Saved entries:

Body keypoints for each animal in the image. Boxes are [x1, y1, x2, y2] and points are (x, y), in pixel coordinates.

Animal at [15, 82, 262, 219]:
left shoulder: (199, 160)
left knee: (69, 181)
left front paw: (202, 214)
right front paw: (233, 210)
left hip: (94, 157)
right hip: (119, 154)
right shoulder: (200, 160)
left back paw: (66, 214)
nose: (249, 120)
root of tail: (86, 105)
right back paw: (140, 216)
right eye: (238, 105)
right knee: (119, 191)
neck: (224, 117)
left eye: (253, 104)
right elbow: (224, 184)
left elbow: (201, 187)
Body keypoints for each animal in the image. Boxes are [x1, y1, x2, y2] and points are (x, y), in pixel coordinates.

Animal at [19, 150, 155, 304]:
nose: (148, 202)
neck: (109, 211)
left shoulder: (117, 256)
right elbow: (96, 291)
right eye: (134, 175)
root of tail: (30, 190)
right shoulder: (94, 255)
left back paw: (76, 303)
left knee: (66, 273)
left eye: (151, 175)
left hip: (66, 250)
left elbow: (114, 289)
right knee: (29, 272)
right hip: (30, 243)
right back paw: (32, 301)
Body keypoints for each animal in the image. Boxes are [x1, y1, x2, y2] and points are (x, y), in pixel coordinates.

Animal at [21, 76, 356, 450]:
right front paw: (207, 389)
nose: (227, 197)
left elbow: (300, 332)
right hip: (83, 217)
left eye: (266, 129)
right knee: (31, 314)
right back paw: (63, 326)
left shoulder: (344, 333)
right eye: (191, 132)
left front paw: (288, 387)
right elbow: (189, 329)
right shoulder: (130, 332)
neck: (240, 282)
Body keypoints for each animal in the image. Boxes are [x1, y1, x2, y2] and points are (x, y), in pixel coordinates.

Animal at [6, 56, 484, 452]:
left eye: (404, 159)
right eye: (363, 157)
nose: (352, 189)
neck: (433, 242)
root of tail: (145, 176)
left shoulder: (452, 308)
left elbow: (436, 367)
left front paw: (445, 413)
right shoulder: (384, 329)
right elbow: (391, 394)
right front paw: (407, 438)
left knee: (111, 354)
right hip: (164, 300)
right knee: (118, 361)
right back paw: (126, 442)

**EXERCISE DESCRIPTION:** Every line of the data above should be copied exactly.

**ANSWER TO THIS TASK:**
Body keypoints for each animal in the image. Boxes are [x1, y1, x2, y2] and points are (x, y), in pixel coordinates.

Animal at [15, 82, 262, 219]:
left shoulder: (199, 160)
left knee: (69, 181)
left front paw: (202, 214)
right front paw: (233, 210)
left hip: (94, 157)
right hip: (119, 154)
right shoulder: (200, 160)
left back paw: (66, 214)
nose: (249, 120)
root of tail: (86, 105)
right back paw: (140, 216)
right eye: (238, 105)
right knee: (119, 191)
neck: (224, 117)
left eye: (253, 104)
right elbow: (224, 184)
left elbow: (201, 187)
Body keypoints for each animal in the image. Boxes are [x1, y1, x2, y2] and points are (x, y), in pixel coordinates.

Animal at [19, 150, 155, 304]:
nose: (148, 202)
neck: (109, 211)
left shoulder: (117, 256)
right elbow: (96, 291)
right eye: (134, 175)
root of tail: (30, 190)
right shoulder: (94, 255)
left back paw: (76, 303)
left knee: (66, 273)
left eye: (151, 175)
left hip: (66, 250)
left elbow: (114, 289)
right knee: (29, 272)
right hip: (30, 243)
right back paw: (32, 301)
Body keypoints for each animal in the image. Boxes are [x1, y1, x2, y2] and points are (x, y), in pixel coordinates.

Animal at [21, 76, 356, 450]:
right front paw: (207, 389)
nose: (227, 197)
left elbow: (300, 332)
right hip: (83, 217)
left eye: (266, 129)
right knee: (31, 314)
right back paw: (63, 326)
left shoulder: (344, 333)
right eye: (191, 132)
left front paw: (288, 387)
right elbow: (189, 329)
right shoulder: (130, 332)
neck: (240, 282)
Body keypoints for each animal in the image. Boxes are [x1, y1, x2, y2] and points are (x, y), in pixel coordinates.

Animal at [6, 56, 484, 452]:
left eye: (404, 159)
right eye: (363, 157)
nose: (352, 189)
neck: (433, 242)
root of tail: (145, 176)
left shoulder: (452, 308)
left elbow: (436, 367)
left front paw: (445, 413)
right shoulder: (384, 329)
right elbow: (391, 394)
right front paw: (407, 438)
left knee: (111, 354)
right hip: (164, 300)
right knee: (118, 361)
right back paw: (126, 442)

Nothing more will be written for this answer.